Paul also has a signature makeup trick, which her colleagues call the "Casey Mouth." She'll have actors purse their lips tightly before tapping over them with flesh-colored cream makeup on a sponge applicator. When they release, their lips have a gorgeous, creepy crackle effect that takes only seconds.

The other crucial element to a spooky smile is doing away with those pearly whites.

"Teeth makeup will sell the whole thing," Paul said. 

To create tobacco-stained, rotted or even blacked-out teeth, Paul uses alcohol-activated cream makeup on dried teeth. It won't come off if the actors eat or drink, either. 

At the end of the night, the makeup crew helps the actors take off their faces and teeth with isopropyl myristate, a cleaning agent that wipes away the alcohol-activated colors. While this process does put quite a bit of stress on skin, Paul said the crew puts an emphasis on safety and cleanliness, giving actors a skincare regimen at the start of the season and always using disposable products.

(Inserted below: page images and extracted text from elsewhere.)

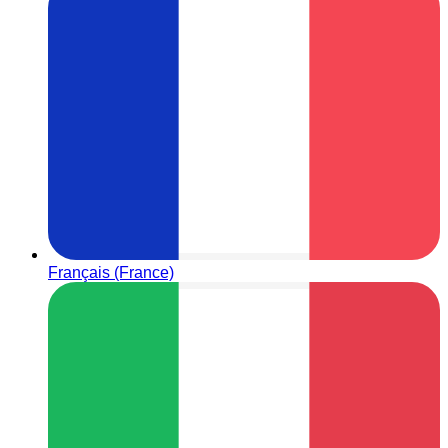
Français (France)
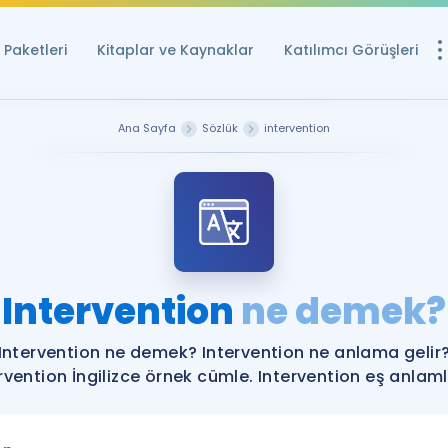
Paketleri
Kitaplar ve Kaynaklar
Katılımcı Görüşleri
Ücretsiz Kayna
Ana Sayfa
Sözlük
intervention
YDS ve YÖKDİL içi
Sözlük
İngilizce Sınavları
Puan Hesapla
Intervention
ne demek?
YDS ve YÖKDİL P
Remz
Rehberlik Aracı
Intervention ne demek? Intervention ne anlama gelir
YDS ve YÖKDİL'e H
rvention İngilizce örnek cümle. Intervention eş anlamlı
ÖSYM Sınav Ta
Tüm ÖSYM Sınavl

In the end, the work Paul and her compatriots do in such a short amount of time is nothing short of miraculous. Knowing how to create a monster is one thing - knowing how to make a few dozen a night is another thing entirely. 

"I think part of the reason people come to see Terror Behind the Walls is because we’re at the top of our game for something like this," Paul said. "You’re going to get the best experience, the most well-done makeup, the most creative designs. In a location like this, you don’t get any better than these castle-like walls. You can’t make that up."